Guncangan Magnitudo 4,5 Terdeteksi di Melonguane Sulawesi Utara, Begini Laporan Terkini BMKG
Senin, 29 Jun 2026 02:34 WIB
Kabarmalam.com — Suasana tenang di penghujung Juni terusik oleh guncangan tektonik yang melanda wilayah Sulawesi Utara. Badan Meteorologi, Klimatologi, dan Geofisika (BMKG) melaporkan telah terjadi peristiwa gempa bumi dengan kekuatan Magnitudo (M) 4,5 yang berpusat di dekat kawasan Melonguane pada Senin dini hari (29/6/2026).
Berdasarkan data yang dirilis secara cepat melalui kanal komunikasi resmi BMKG, getaran tersebut tercatat terjadi tepat pada pukul 00.57 WIB. Meski terjadi saat sebagian besar warga sedang beristirahat, otoritas terkait terus memantau dampak yang ditimbulkan oleh fenomena alam ini sebagai bentuk kewaspadaan dini.
Detail Titik Lokasi dan Kedalaman Gempa
Hasil analisis seismik menunjukkan bahwa pusat gempa berada pada koordinat 5,65 Lintang Utara dan 125,50 Bujur Timur. Lokasi spesifiknya terletak sekitar 225 kilometer di arah Barat Laut Melonguane, Sulawesi Utara. Salah satu aspek yang menjadi perhatian serius adalah kedalamannya yang tergolong dangkal, yakni hanya 10 kilometer di bawah permukaan laut.
Karakteristik gempa dangkal seringkali menjadi catatan khusus bagi tim mitigasi bencana karena potensi rambatan getarannya yang lebih terasa di permukaan dibandingkan gempa dalam. Kendati demikian, hingga berita ini disusun, belum ada laporan mendalam mengenai kerusakan infrastruktur bangunan maupun korban jiwa akibat insiden tersebut.

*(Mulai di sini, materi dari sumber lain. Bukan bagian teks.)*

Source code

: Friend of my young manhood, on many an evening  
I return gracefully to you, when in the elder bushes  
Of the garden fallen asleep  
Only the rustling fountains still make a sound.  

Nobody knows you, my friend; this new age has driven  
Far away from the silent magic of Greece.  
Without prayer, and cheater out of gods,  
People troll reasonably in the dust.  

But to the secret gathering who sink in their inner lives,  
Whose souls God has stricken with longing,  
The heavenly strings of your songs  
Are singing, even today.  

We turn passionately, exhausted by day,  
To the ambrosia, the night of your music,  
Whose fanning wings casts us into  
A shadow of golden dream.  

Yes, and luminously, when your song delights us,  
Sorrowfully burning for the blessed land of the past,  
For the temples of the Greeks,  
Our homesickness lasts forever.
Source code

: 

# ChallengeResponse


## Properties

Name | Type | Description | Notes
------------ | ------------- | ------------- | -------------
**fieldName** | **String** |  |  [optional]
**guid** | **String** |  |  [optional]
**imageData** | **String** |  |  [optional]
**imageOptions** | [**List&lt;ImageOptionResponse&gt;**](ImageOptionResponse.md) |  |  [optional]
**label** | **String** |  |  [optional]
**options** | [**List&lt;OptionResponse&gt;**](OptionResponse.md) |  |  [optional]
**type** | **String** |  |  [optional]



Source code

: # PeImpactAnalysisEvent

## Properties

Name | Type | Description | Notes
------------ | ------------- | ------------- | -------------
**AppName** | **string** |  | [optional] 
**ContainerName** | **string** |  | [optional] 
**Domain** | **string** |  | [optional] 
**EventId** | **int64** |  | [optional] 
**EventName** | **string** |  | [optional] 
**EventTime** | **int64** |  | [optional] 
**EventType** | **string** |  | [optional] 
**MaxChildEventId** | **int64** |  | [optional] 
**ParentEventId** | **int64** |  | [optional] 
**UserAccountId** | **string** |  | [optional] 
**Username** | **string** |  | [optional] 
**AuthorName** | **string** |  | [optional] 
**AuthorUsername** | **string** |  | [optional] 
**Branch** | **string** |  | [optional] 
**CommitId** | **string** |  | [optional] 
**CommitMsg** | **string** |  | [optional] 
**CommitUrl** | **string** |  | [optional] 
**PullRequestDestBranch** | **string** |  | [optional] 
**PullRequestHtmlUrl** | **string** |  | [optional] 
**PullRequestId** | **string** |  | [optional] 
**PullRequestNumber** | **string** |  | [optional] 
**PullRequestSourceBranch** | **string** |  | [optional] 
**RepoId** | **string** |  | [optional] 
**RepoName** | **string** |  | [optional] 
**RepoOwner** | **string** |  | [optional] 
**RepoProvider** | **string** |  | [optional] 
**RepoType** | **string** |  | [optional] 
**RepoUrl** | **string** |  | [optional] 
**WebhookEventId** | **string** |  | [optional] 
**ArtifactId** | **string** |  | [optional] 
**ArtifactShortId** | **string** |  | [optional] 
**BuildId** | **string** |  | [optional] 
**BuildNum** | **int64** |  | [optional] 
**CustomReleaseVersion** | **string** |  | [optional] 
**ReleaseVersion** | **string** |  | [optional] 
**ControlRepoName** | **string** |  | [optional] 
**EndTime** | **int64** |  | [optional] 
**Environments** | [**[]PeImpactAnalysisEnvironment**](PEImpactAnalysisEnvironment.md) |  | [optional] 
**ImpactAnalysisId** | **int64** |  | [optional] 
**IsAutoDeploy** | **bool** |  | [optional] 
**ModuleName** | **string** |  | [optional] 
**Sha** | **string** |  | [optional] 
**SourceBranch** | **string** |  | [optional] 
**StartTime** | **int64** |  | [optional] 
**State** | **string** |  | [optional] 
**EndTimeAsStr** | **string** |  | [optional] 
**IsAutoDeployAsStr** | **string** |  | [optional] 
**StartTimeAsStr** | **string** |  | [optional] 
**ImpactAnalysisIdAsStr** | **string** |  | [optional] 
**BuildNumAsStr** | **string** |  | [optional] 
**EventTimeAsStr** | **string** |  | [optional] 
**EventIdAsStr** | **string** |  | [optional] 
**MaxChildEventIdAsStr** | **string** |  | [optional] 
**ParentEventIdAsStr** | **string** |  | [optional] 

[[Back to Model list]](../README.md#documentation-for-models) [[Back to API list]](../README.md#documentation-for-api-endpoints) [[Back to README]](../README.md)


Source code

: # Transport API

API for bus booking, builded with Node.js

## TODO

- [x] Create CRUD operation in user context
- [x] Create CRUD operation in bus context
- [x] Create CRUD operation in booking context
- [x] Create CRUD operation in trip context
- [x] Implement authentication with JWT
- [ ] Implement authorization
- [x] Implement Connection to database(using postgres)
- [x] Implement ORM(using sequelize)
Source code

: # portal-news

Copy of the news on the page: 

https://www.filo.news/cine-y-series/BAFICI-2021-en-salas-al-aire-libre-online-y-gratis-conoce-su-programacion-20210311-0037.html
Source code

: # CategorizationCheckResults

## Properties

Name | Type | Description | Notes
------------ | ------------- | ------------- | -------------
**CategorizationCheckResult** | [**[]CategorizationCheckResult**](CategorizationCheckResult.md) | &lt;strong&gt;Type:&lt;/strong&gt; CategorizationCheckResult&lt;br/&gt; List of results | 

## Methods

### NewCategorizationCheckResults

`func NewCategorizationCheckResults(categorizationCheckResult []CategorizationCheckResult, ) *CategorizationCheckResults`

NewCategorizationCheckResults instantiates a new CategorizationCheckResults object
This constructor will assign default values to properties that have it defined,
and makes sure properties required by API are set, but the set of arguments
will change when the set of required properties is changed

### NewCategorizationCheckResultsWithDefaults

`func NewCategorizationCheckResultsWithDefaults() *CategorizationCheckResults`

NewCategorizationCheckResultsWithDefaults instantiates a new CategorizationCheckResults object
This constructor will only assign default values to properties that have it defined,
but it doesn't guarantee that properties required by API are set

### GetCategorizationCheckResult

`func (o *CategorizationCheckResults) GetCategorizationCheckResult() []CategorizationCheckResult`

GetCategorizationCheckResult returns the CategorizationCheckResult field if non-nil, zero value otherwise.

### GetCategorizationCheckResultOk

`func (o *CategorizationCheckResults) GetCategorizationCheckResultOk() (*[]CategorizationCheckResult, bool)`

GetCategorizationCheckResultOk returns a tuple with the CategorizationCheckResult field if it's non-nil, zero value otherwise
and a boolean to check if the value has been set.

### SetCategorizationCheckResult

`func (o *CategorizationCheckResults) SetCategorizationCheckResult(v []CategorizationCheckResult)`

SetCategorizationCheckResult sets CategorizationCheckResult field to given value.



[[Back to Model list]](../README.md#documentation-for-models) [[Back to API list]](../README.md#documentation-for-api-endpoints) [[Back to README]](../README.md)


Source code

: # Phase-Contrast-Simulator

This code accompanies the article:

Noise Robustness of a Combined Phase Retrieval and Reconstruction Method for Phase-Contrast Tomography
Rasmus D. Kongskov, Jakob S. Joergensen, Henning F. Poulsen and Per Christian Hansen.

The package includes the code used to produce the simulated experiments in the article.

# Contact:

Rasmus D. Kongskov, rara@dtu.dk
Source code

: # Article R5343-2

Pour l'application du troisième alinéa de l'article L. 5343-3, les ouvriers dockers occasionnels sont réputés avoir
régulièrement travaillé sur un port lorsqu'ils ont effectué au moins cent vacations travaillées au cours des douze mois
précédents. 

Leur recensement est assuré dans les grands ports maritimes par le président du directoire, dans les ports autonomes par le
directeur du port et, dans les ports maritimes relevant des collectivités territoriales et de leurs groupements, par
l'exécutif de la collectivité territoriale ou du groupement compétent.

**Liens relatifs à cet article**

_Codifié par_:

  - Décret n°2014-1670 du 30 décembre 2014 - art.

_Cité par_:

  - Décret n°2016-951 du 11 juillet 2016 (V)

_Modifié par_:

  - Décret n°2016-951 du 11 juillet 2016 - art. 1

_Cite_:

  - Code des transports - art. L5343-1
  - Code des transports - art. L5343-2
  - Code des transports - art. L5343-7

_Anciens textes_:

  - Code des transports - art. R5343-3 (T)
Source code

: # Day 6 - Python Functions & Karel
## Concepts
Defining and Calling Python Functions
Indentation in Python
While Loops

BMKG Beri Catatan Terkait Pembaruan Data
Pihak BMKG menegaskan bahwa informasi yang disampaikan saat ini mengutamakan aspek kecepatan agar masyarakat di wilayah terdampak bisa segera meningkatkan kewaspadaan. Oleh karena itu, parameter gempa yang diumumkan masih bersifat dinamis dan berpotensi mengalami perubahan seiring dengan masuknya data tambahan dari berbagai stasiun pemantau di lapangan.
“Informasi ini mengutamakan kecepatan, sehingga hasil pengolahan data belum stabil dan bisa berubah seiring kelengkapan data,” tulis BMKG dalam pernyataan resminya melalui media sosial. Masyarakat diimbau untuk tetap tenang namun tetap waspada terhadap potensi gempa susulan, serta selalu mengikuti arahan resmi dari pemerintah setempat guna menghindari misinformasi yang sering beredar pasca terjadinya guncangan tektonik di wilayah Melonguane.